# My Daughter



## Bow Only (Jun 19, 2017)

My daughter is very unique.  She's always been fairly smart and we knew she had potential to something really special on day.  A couple of weeks ago, she absolutely amazed me.  My mother-in-law died unexpectedly and we drove about 25 miles to my father-in-laws house.  When we got there, my daughter and I were sitting off to the side and she told me that when she gets upset, she likes to memorize numbers.  She told me that she memorized all the numbers on the street signs that she saw on the way to my father-in-law's house.  I asked her what the number was and she says this number that is bigger than anything I had ever heard in my life.  I got out my phone and told her to tell me the number again.  As she said it, I typed it into the calculator on my phone.  I screen shot it and asked her to say the number again.  She did and said every number correctly.  I was shocked.  The number was 28 digits long.  I thought that was pretty impressive to learn in 25 minutes while traveling in a car.  Two days later after the funeral, I asked my daughter if she remembered the number.  She said yes and I pulled out my phone.  She said the number exactly like she said it before.  I told her that was great but if she really wanted to impress me, she would say it backwards.  She said the entire 28 digit number backwards.  I was floored.  How?
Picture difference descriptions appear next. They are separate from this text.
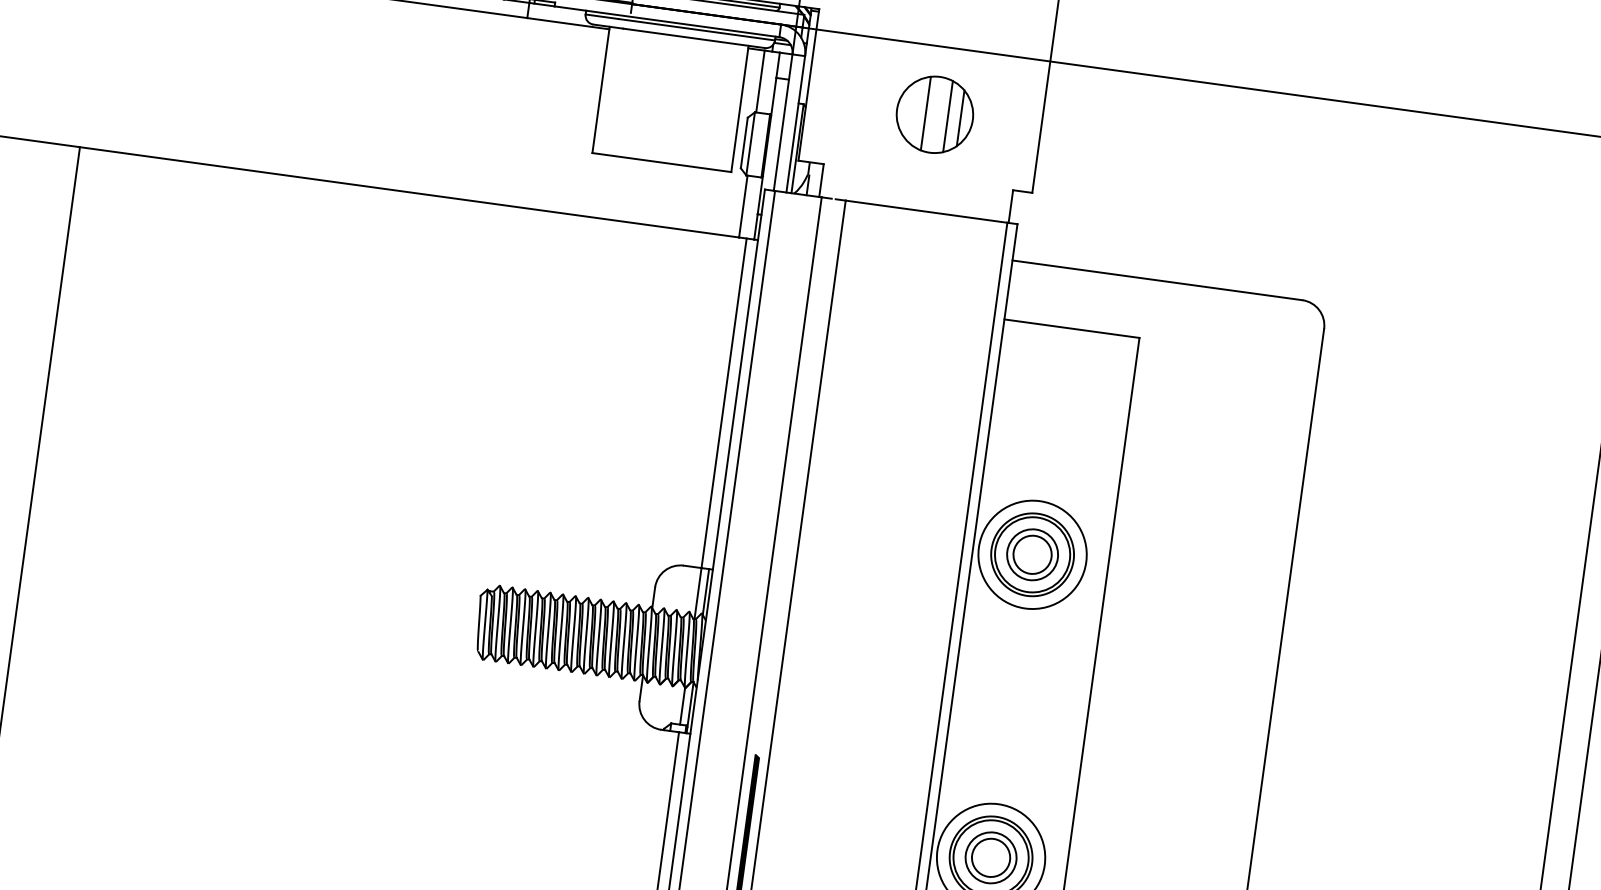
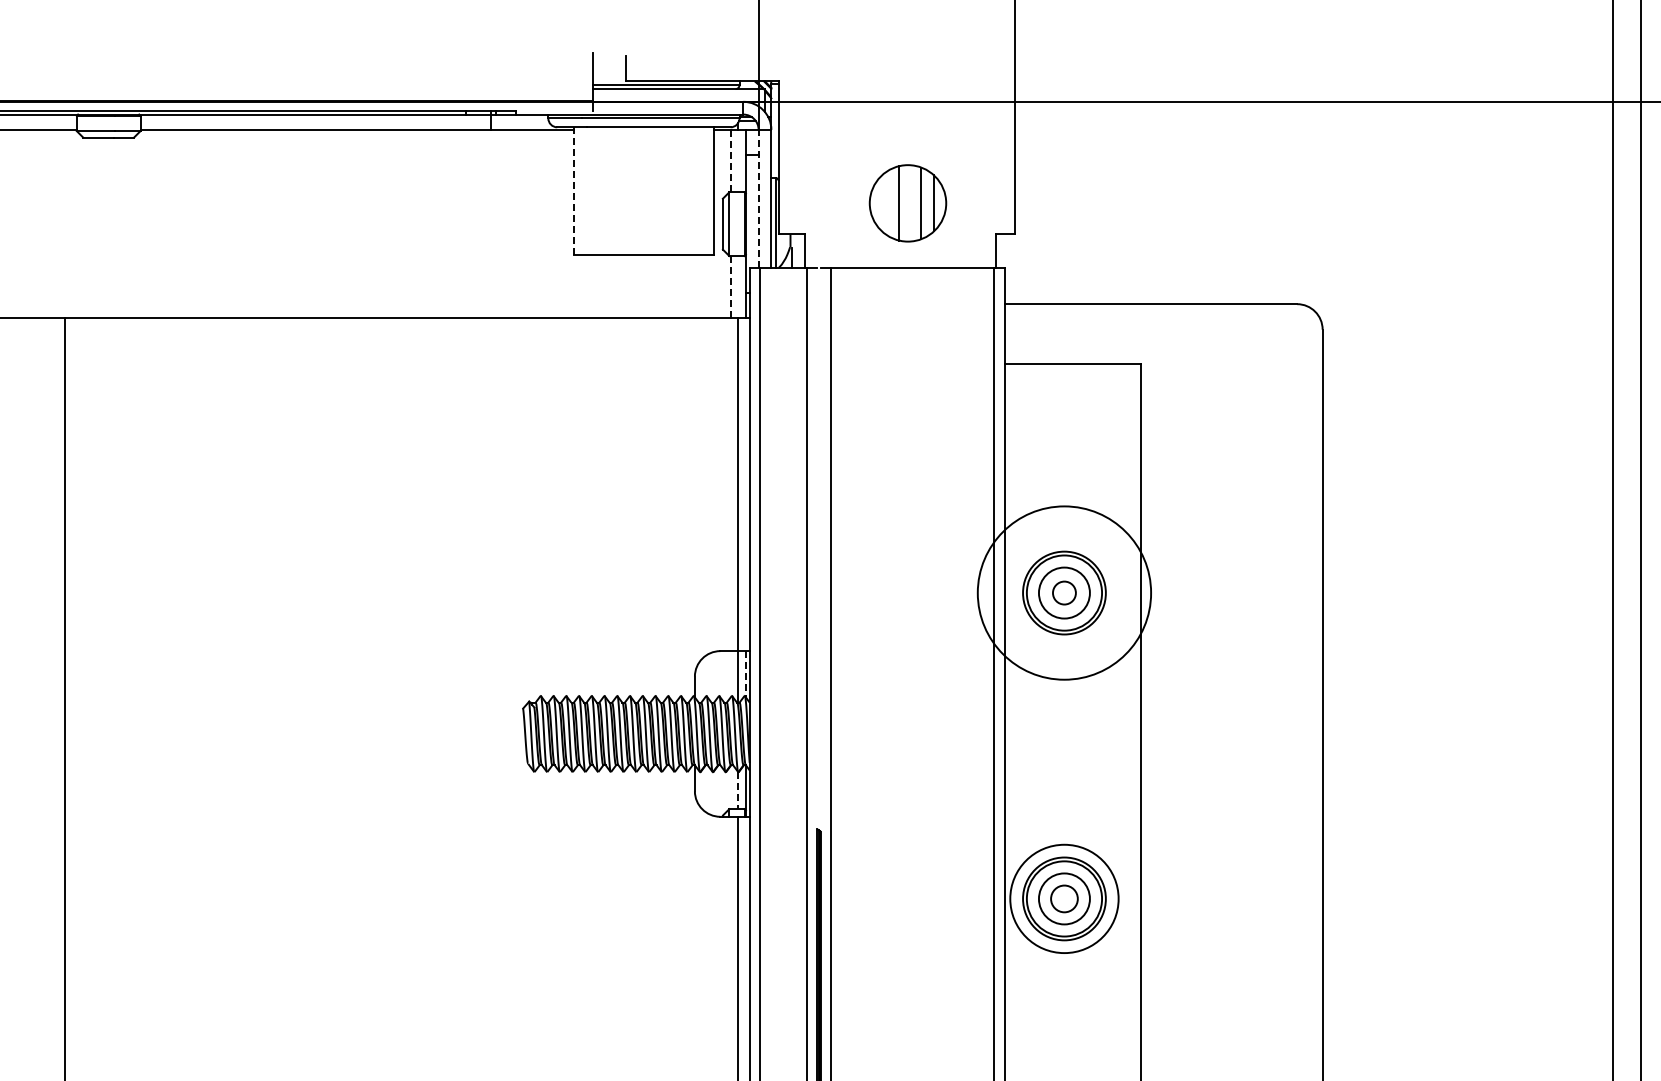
line: (760, 81) -> (730, 161), solid -> dashed
line: (600, 90) -> (573, 191), solid -> dashed
part: (934, 114) -> (907, 203), moved
line: (783, 122) -> (758, 198), solid -> dashed
line: (743, 206) -> (730, 287), solid -> dashed
circle: (1032, 554) -> (1064, 592), size x0.6
circle: (1032, 554) -> (1064, 592), size x1.6
line: (705, 592) -> (745, 674), solid -> dashed
line: (682, 706) -> (738, 790), solid -> dashed
circle: (991, 857) -> (1064, 898), size x0.7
At the height of my intelligence, I couldn't have done that.  She is definitely smarter than I am and I'm glad.


----------



## Kawaliga (Jun 19, 2017)

Sounds like a super smart young lady. I know how proud you must be of her. Missed you at the Donalsonville artifact show.


----------



## Bow Only (Jun 20, 2017)

Kawaliga said:


> Sounds like a super smart young lady. I know how proud you must be of her. Missed you at the Donalsonville artifact show.


I hate I missed the show, I've just got a lot of irons in the fire lately.  Building the cabin and the pond have taken all of my time and it seems like it is finally getting close to completion.  Totally transforming 25 acres is a huge task for one person.


----------



## Milkman (Jul 3, 2017)

Pretty amazing at any age.  How old is she?


----------